9. Menurut saya, inilah paradigma dan cara pandang yang keliru tentang ajaran agama
sesungguhnya oleh peserta didik di sekolah. Mereka hanya menganggap bahwa mata
pelajaran yang diujikan secara nasional (UN) saja yang menjadi prioritas utama.
Untuk itulah dalam kurikulum 2013 sudah sangat jelas diberikan materi tentang proses
pencapaian KI-1 (sikap Spiritual) dan KI-2 (Sikap soial) melalui nilai dan norma
ajaran agama.
Jika dilihat dari sudut pandang filsafat pendidikan, saya berpandangan bahwa,
pelajaran agama akan dapat memberi dasar-dasar dan nilai-nilai moral yang sifatnya
das Sollen (yang seharusnya). Sebab setiap agama selalu mengajarkan agar
tercapainya kedamaian dan kesempurnaan hidup, khususnya dalam ajaran agama
Hindu yaitu agar tercapainya “Mokshartam jagadhita ya ca iti dharma” sehingga
melalui proses pendidikan yang dapat mengimplementasikan dasar-dasar tersebut baik
di sekolah oleh guru, di rumah oleh orang tua, dan di lingkungan oleh masyarakat
dapat bersinergi dan berjalan dengan baik, sehingga semakin cerdas siswa maka akan
semakin berbudi dan berahlak, dan bukan sebaliknya, semakin pintar sesorang
semakin tidak berbudhi dan berprilaku yang tidak seharusnya dilakukan. Proses
pendidikan juga akan memberi masukan yang sangat berarti dari realita ajaran agama
terhadap pemikiran ideal pendidikan dan kehidupan siswa (manusia) secara utuh dan
menyeluruh. Jadi, ada hubungan timbal balik di antara agama dan pendidikan.
Agama yang dipandang sebelah mata oleh siswa, hanya karena mereka belum
memahami secara mendalam tentang ajaran agama yang sesungguhnya. Jika kita ingin
mengetahui sesuatu di dalam kepercayaan dan keyakinan agama, maka tentunya kita
harus mempelajarinya. Selain belajar melalui guru di sekolah, dan keseharian di
rumah, kita juga bisa mendapatkan pemahaman agama dari para ahli agama atau
pemangku dan atau pedanda.
Dalam kajian filsafat pendidikan, menurut saya juga bahwa seorang siswa harus
mempelajari agama karena, ia akan membahas dan mempelajari berbagai jenis
pertanyaan yang berbeda mengenai agama. Pertama-tama misalnya saja ada
kemungkinan siswa akan bertanya: Apakah agama itu? Apakah yang dimaksud
dengan istilah “Sang Hyang Widhi” itu? Apakah bukti-bukti tentang adanya Tuhan itu
sehat menurut logika? Bagaimanakah cara kita mengetahui Tuhan? Apakah makna
“eksistensi” bila istilah ini dipergunakan dalam hubungannya dengan Tuhan?
Filsafat pendidikan agama tentu tidak berkepentingan dengan apa yang orang yakini
dan percayai, tetapi kepada makna istilah-istilah yang dipergunakan, keruntutan di
antara kepercayaan-kepercayaan, bahan-bahan bukti bagi kepercayaan, dan hubungan
antara kepercayaan agama dengan kepercayaan-kepercayaan yang lain. Yang erat
hubungannya dengan kepercayaan agama adalah kepercayaan mengenai keabadian
hidup, meskipun masalah ini tidak monopoli milik agama, tetapi merupakan masalah
terpenting bagi penganut-penganutnya. Hal inilah yang kemudian menjawab
tantangan bahwa pelajaran agama di sekolah menjadi sangat penting untuk diajarkan,
agar siswa dapat memahami jati dirinya secara utuh dan menyeluruh. Serta bagaimana
seorang siswa untuk terus mampu bersyukur, menghargai perbedaan, dan mampu
meyaikini akan keberadaan Tuhan itu sendiri.

====

_SOAL LATIHAN_
Tentukan apakah setiap pernyataan berikut sesuai dengan bacaan tentang agama dan pendidikan di atas. Jawab ya atau tidak, lalu kutip kata-kata bacaan yang menentukan jawaban.
1. Pemahaman agama juga dapat diperoleh dari para ahli agama.
2. Kepercayaan mengenai keabadian hidup adalah masalah yang hanya dimiliki agama.
3. Hubungan antara agama dan pendidikan berjalan satu arah.

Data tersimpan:
====

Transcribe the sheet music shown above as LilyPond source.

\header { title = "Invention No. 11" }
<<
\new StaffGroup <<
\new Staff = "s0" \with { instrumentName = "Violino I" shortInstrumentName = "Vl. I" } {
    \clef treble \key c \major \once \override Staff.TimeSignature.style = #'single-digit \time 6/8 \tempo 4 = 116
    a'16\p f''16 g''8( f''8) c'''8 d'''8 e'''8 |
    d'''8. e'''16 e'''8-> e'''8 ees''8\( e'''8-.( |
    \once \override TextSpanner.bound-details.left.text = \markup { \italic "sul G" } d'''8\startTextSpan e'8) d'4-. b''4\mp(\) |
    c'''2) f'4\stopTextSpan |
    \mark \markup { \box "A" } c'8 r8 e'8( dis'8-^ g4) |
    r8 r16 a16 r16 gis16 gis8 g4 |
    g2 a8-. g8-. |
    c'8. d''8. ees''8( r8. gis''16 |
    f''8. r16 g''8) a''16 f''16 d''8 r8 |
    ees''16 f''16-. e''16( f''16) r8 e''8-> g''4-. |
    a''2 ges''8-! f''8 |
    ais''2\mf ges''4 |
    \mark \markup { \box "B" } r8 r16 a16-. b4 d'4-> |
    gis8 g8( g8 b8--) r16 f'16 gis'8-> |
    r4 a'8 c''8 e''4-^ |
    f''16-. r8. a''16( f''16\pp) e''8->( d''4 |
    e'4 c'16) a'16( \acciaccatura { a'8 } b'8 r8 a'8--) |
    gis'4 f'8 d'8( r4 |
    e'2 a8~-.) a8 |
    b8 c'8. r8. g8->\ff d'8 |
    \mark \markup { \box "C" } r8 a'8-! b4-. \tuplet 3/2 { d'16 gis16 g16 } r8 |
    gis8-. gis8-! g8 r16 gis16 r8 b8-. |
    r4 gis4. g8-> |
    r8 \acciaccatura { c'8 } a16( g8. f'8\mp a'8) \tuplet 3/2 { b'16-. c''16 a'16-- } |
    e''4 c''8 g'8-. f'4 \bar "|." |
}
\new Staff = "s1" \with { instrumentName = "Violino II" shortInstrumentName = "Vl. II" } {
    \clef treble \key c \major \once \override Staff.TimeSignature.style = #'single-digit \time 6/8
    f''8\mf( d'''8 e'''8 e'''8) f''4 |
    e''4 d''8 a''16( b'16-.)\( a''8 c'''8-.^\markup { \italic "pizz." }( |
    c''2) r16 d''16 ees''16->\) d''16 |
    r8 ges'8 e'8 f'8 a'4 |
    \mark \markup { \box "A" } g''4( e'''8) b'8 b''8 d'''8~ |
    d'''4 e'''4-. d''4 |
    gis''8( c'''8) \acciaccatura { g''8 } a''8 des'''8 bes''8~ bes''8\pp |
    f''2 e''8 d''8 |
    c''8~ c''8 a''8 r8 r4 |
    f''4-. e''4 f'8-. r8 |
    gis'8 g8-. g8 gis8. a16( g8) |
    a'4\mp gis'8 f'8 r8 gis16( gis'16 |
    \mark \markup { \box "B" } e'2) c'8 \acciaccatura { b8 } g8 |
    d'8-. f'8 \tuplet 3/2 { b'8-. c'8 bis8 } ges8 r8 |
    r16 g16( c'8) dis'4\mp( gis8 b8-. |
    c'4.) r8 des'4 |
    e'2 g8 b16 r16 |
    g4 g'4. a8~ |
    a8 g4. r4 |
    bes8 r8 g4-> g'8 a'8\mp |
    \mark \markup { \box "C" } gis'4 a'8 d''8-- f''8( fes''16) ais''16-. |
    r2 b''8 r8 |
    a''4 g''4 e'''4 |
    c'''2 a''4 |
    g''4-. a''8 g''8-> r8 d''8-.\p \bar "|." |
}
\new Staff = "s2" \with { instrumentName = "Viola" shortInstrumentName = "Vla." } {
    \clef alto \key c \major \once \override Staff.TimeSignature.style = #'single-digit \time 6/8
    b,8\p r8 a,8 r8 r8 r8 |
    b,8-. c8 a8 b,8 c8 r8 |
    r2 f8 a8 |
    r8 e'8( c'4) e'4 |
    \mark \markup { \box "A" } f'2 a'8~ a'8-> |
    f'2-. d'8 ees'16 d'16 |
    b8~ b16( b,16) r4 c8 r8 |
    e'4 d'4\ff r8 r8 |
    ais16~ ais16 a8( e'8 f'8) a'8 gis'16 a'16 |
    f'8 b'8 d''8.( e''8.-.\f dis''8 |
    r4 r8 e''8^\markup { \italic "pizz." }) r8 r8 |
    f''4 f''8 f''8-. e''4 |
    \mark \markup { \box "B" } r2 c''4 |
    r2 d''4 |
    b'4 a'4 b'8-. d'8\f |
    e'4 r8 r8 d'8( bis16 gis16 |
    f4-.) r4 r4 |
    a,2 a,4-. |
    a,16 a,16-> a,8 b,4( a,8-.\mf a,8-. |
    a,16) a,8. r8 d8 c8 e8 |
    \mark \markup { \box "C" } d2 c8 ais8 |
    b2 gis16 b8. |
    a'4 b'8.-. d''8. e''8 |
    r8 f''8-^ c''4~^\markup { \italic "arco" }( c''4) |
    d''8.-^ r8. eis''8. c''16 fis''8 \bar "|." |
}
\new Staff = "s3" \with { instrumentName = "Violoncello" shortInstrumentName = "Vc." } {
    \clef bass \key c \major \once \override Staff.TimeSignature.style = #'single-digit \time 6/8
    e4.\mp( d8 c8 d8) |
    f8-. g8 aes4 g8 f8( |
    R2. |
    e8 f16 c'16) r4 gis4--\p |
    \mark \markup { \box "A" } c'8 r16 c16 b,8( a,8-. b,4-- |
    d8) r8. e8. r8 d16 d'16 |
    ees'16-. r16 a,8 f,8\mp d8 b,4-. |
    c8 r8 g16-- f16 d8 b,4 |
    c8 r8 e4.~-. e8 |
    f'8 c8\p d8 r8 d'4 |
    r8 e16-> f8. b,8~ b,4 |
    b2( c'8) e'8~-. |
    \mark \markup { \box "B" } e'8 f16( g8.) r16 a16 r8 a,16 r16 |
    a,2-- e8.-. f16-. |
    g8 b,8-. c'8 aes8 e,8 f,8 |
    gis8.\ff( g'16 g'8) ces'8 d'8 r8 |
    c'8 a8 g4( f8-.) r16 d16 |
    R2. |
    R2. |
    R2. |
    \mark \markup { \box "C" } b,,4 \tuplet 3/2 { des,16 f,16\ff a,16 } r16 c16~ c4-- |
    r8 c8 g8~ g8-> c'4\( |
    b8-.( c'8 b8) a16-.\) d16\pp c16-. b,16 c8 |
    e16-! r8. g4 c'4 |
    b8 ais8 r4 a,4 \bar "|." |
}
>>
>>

====

_HASIL LATIHAN_
1. Ya: "kita juga bisa mendapatkan pemahaman agama dari para ahli agama"
2. Tidak: "meskipun masalah ini tidak monopoli milik agama"
3. Tidak: "ada hubungan timbal balik di antara agama dan pendidikan"